WHAT TO PRODUCE: Some lines below may hold the string "Rendered". Count them and give only the total.

EXERCISE MATERIALS:

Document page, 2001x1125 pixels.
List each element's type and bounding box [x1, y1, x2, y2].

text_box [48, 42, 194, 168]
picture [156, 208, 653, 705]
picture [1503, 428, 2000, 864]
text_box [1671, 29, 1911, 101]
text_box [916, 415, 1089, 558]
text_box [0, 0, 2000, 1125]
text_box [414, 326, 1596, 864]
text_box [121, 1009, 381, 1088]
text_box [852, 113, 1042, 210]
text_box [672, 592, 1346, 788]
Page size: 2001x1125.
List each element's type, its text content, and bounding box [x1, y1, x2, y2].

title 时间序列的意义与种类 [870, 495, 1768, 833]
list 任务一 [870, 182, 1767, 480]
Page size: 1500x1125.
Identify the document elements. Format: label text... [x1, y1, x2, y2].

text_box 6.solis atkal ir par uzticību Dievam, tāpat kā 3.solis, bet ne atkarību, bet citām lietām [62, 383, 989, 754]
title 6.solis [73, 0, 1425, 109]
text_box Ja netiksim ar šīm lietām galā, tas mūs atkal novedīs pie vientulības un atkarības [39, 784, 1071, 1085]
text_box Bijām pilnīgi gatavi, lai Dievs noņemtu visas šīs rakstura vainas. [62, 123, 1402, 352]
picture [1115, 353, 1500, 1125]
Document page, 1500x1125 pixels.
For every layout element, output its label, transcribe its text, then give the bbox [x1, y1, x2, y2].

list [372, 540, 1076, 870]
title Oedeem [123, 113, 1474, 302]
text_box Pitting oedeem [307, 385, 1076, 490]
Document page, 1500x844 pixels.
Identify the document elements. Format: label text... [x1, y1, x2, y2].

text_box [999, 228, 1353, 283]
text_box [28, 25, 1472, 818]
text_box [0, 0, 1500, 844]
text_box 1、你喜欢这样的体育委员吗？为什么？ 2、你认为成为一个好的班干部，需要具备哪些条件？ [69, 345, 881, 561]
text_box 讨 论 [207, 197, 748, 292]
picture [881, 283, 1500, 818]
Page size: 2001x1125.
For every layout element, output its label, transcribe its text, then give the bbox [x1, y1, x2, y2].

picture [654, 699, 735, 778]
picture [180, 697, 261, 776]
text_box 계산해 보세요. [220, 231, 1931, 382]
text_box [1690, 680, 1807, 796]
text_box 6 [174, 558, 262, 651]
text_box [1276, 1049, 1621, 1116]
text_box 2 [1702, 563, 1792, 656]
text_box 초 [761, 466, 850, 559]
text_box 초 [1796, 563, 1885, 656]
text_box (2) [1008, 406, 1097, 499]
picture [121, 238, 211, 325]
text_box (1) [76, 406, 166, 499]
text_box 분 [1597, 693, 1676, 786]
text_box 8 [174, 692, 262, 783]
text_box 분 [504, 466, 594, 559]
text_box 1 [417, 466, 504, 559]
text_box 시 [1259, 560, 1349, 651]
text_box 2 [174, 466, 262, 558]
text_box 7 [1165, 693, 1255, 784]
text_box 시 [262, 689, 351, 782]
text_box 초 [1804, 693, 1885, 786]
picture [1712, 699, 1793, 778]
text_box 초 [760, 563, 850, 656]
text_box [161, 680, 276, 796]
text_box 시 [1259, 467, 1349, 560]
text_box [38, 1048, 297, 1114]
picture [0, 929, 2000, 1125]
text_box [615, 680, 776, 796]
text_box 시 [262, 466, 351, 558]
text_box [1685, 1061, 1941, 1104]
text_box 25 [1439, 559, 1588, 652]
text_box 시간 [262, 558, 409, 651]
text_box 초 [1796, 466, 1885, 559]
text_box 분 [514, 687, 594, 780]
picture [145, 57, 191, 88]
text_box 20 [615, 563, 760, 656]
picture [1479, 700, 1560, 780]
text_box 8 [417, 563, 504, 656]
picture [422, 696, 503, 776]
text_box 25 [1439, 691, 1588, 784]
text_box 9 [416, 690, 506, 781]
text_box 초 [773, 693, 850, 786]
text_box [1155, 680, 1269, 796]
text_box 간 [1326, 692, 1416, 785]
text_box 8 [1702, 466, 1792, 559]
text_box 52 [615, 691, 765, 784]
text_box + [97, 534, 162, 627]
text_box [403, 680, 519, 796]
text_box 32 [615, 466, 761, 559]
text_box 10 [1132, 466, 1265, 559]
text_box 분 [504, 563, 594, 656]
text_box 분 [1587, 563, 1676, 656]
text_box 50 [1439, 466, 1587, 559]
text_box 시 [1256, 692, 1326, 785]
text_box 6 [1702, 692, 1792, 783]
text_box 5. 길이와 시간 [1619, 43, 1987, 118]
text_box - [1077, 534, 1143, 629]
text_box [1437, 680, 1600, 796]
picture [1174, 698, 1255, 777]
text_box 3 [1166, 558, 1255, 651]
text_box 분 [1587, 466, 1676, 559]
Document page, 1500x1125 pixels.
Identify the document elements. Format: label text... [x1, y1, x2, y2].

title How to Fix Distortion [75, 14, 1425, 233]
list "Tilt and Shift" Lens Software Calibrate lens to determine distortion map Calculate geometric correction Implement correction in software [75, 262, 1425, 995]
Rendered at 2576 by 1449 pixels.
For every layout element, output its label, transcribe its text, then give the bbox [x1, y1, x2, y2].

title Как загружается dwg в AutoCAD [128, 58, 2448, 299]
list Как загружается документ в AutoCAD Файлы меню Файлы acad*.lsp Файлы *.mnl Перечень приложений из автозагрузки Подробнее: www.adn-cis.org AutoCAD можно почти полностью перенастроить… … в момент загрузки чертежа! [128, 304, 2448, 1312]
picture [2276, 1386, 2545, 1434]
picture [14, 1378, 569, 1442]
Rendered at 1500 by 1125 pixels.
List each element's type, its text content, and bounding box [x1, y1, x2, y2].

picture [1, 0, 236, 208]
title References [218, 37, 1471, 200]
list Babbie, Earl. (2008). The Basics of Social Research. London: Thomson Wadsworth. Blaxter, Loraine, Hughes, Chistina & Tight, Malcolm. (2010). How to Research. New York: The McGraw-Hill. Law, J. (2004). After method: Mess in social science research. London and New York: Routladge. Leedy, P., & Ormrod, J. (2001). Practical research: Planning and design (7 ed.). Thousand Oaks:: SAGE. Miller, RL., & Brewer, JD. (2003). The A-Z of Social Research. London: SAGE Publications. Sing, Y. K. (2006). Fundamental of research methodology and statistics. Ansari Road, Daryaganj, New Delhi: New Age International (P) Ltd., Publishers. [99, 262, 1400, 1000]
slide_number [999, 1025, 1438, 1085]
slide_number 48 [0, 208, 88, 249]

EXERCISE RESULT: 2